Our research group has been developing and applying machine learning techniques for the annotation of biological sequences. The main approach that we have developed called Subsequence Profile Map (SPMap), is both generative and discriminative and it is based on feature space mapping. We initially used SPMap to predict the functions of proteins from their sequences. Instead of focusing on function specific motifs, SPMap considers all of the subsequences as a distribution over a quantized space by discretizing and reducing the dimension of an otherwise huge space of all possible subsequences. Therefore, it assigns new functions to the sequences with missing annotations. We formulated the function prediction problem as a classification problem defined on Gene Ontology (GO) terms. We presented a method to form positive and negative training examples while taking into account the directed acyclic graph (DAG) structure and evidence codes of GO. In addition to SPMap, we have devised and implemented BLAST k-nearest neighbor (BLAST-kNN) and peptide statistics combined with SVMs (PEPSTATS-SVM). We applied these two additional methods and their weighted combinations and built a system called GOPred for the sequence annotation. Results show that combining different methods improves prediction accuracy in majority of cases. We have extended the application of GOPred to a largescale protein database, UniProt ( We applied the same methodology for the classification of enzyme classes for a given enzyme sequence. Furthermore, a novel method is currently being studied to predict whether the input protein sequence is an enzyme or non-enzyme. We are also investigating the use of deep learning for again function prediction in addition to virtual screening for target detection in drug development. Both the subsequence profile map and deep learning can be applied to antibiotic resistance.

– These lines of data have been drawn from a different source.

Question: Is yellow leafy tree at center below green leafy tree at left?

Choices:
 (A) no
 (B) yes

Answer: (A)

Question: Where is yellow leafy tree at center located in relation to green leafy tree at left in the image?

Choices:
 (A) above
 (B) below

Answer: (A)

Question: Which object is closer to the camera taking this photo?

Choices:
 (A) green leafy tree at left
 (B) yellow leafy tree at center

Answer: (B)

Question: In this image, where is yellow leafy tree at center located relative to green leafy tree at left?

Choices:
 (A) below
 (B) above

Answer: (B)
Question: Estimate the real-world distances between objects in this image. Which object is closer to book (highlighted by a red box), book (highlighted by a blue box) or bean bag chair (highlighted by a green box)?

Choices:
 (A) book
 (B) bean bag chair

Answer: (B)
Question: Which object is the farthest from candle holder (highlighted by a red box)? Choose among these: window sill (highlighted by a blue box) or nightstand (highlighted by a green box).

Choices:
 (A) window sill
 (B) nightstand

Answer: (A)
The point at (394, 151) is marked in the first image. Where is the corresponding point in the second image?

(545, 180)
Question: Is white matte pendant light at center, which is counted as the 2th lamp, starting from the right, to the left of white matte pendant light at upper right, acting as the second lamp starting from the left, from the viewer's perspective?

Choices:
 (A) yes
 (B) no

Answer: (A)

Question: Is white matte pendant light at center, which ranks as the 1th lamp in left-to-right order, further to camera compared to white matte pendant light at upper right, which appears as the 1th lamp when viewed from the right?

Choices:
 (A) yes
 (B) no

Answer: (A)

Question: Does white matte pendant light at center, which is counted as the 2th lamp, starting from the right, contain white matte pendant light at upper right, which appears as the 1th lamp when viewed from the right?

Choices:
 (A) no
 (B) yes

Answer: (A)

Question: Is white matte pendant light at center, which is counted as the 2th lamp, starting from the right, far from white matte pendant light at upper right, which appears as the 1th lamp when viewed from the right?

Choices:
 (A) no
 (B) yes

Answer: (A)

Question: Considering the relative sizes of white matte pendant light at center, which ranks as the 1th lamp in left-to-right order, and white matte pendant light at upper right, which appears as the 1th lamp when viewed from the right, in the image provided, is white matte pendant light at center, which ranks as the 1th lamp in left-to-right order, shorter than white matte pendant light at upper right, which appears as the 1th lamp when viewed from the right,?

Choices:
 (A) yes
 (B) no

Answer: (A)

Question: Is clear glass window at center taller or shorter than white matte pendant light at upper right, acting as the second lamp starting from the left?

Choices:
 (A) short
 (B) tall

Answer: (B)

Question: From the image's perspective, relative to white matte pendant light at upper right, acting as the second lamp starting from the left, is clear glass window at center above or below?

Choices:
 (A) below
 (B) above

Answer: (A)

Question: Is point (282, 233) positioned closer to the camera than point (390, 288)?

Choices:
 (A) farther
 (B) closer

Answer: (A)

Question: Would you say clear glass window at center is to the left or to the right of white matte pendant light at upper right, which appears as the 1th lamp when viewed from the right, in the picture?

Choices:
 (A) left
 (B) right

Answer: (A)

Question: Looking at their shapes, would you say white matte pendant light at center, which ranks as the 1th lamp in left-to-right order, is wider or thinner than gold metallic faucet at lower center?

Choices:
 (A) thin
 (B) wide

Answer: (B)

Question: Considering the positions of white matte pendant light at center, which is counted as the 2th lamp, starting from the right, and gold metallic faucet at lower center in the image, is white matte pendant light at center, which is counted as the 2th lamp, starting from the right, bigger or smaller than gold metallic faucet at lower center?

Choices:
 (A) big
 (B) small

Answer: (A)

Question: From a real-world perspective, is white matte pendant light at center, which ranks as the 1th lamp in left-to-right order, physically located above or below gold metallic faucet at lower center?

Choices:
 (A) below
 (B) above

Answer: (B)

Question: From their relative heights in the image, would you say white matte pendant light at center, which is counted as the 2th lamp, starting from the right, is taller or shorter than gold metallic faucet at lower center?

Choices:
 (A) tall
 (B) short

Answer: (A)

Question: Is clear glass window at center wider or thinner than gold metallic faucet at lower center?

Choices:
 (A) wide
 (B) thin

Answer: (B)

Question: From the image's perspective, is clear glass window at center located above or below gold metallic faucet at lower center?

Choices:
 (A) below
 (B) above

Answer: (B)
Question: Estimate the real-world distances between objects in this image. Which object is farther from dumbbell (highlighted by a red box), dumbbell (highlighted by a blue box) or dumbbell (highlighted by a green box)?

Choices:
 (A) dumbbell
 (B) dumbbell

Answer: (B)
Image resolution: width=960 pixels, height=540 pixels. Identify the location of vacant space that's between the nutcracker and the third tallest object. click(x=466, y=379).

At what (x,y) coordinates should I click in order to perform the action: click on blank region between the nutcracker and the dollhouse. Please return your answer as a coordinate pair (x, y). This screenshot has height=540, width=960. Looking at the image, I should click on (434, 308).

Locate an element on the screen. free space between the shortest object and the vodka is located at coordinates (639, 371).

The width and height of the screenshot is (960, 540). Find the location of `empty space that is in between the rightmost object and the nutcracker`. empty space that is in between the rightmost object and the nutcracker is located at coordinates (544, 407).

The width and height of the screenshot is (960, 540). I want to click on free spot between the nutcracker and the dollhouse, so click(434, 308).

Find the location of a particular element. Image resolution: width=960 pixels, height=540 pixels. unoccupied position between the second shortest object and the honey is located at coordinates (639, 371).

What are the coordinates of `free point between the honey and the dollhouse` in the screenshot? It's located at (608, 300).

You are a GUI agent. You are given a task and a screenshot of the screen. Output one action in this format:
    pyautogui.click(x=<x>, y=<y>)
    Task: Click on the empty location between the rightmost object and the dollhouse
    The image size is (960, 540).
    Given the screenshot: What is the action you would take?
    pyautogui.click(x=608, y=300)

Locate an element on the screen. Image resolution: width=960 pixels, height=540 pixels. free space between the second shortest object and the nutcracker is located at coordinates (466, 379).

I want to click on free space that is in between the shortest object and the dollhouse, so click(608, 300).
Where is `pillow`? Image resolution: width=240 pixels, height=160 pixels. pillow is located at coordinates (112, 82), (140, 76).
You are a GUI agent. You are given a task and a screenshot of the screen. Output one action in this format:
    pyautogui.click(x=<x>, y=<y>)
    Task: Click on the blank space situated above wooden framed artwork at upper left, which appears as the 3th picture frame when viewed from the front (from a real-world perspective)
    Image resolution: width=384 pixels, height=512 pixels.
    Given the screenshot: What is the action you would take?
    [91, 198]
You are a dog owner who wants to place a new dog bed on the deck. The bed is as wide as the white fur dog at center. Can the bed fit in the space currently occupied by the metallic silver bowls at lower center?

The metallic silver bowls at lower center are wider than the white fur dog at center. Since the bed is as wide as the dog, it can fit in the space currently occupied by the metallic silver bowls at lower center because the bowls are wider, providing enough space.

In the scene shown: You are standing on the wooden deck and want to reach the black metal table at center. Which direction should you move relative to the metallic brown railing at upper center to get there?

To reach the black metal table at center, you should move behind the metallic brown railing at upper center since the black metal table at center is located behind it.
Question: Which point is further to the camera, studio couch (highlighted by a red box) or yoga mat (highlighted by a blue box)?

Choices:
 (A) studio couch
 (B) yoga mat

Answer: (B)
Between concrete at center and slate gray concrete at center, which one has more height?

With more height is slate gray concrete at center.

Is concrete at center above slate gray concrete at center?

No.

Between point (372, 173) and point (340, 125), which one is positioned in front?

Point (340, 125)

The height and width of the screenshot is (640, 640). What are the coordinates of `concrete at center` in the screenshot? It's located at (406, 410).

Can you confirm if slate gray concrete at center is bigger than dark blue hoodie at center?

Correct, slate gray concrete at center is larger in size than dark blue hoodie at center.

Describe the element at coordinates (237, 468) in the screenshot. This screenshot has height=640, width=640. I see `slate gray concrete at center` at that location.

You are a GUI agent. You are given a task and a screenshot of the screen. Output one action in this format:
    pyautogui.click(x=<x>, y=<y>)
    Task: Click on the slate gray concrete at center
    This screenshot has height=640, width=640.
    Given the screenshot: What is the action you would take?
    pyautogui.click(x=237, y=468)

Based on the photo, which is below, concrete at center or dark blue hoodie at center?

M. Volkan Atalay is a professor of Computer Engineering at the Middle East Technical University  (METU), Ankara, Turkey. He obtained “Diplôme de Docteur dans la spécialité Informatique” (Ph.D in computer science) from Université Paris Descartes, Paris, France. During sabbatical leave, he spent a year (2004) at Virginia Bioinformatics Institute, Virginia Tech, VA, USA. From 2010 to 2016, he was the Vice President for research of METU and Chairman of Board of Directors of ODTU TEKNOKENT (METU Technopolis). His main responsibilities included strategies and policies for research and for university-industry partnership, relations with both public and private institutions, and corporate strategy management.

His research interest lies in the area of machine learning in bioinformatics. He is also involved in activities related to technology based innovation, technology based entrepreneurship, technology management, and research policies and strategies.